Расстреливать его тоже не спешили. На этот счет у чекистов были какие-то свои, ему не ясные планы. Он понимал, однако, что долго в «кошки-мышки» с ним играть не станут, а потому мучительно думал над создавшимся положением, вернее — над способом, как бы из этого положения выйти целым и невредимым.
«Вот ведь занесло меня тогда к дураку! — ругал он себя за то, что после Харбина вернулся к Глотову. — Надо же было понимать, что эта авантюра его зыбка и на ладан дышит, ан нет же, вольница захватила! Нет чтобы хоть в том же Харбине остаться… Впрочем, там работать пришлось бы. Но по крайней мере цел бы был. В такое мутное время да в мутной-то водице как раз и сподручнее рыбку ловить на шермачка[33]. Кровь из носу, надо выкарабкиваться».

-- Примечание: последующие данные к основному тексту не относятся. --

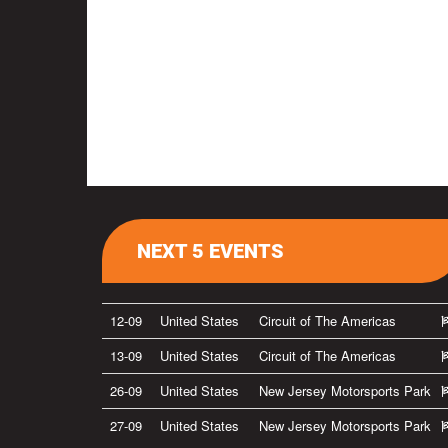
NEXT 5 EVENTS
12-09
United States
Circuit of The Americas
13-09
United States
Circuit of The Americas
26-09
United States
New Jersey Motorsports Park
27-09
United States
New Jersey Motorsports Park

Но как выкарабкиваться и что для этого нужно сделать, какой первый шаг предпринять — Суглобов не знал. Жила только в нем эта животная жажда жизни, и сознание того, что, возможно, с жизнью-то как раз и придется расстаться, цепким кольцом ужаса сковывало сознание и волю Суглобова. Он судорожно хватался за одну мысль, за другую, но все эти мысли проносились мимо него, как поезда мимо заброшенного полустанка, и ни одна, казалось, не хотела даже задуматься, что есть на свете такой полустанок…

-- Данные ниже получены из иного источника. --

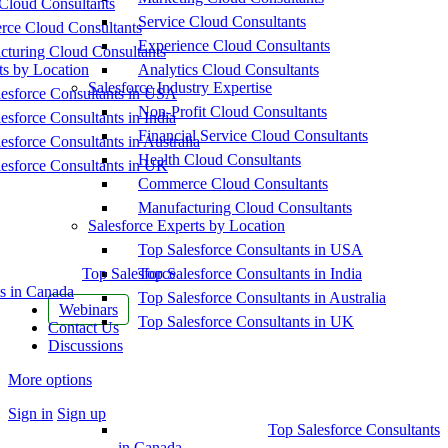
Cloud Consultants
Service Cloud Consultants
ce Cloud Consultants
Experience Cloud Consultants
cturing Cloud Consultants
ts by Location
Analytics Cloud Consultants
Salesforce Industry Expertise
esforce Consultants in USA
Non-Profit Cloud Consultants
esforce Consultants in India
Financial Service Cloud Consultants
esforce Consultants in Australia
Health Cloud Consultants
esforce Consultants in UK
Commerce Cloud Consultants
Manufacturing Cloud Consultants
Salesforce Experts by Location
Top Salesforce Consultants in USA
Top Salesforce
Top Salesforce Consultants in India
s in Canada
Top Salesforce Consultants in Australia
Webinars
Top Salesforce Consultants in UK
Contact Us
Discussions
More options
Sign in
Sign up
Top Salesforce Consultants
in Canada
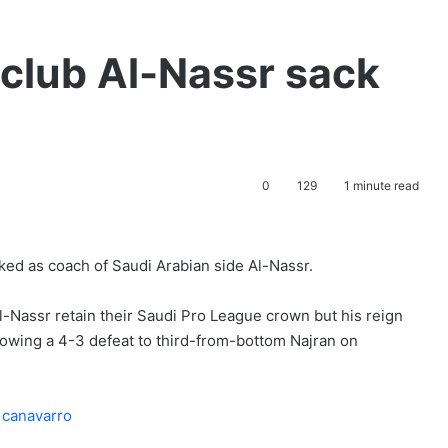
club Al-Nassr sack
0
129
1 minute read
ked as coach of Saudi Arabian side Al-Nassr.
-Nassr retain their Saudi Pro League crown but his reign
llowing a 4-3 defeat to third-from-bottom Najran on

Его держали в отдельной камере барнаульской тюрьмы. Он часами лежал и смотрел в загаженный несколькими поколениями узников потолок, без аппетита, механическим хлебал пресную баланду с несколькими масляными пятнами на поверхности, читал примитивные, непрофессиональные газеты крайкома партии большевиков, курил дешевые папиросы — ему приносили каждый день по пачке (с чего бы это?) и чувствовал, как тошнило его, как выворачивало наизнанку от сознания собственного бессилия. Его, привыкшего всегда и во всем полагаться только на себя, вдруг поставили, как в карцер, в узкие рамки ограничений, которых он, сколько ни хотел, никак не мог преодолеть. И дело было совсем не в ограничении пищи или передвижений. Прошедший окопы германской войны, на фронте он, случалось, сутками не ел и неделями сидел в узком полутемном блиндаже. Нет, сильнее и больнее всего жалила мысль, что его хотят заставить и мыслить по-другому, и другие книги читать, и жизненные ценности проповедывать согласно догмам «нового общества».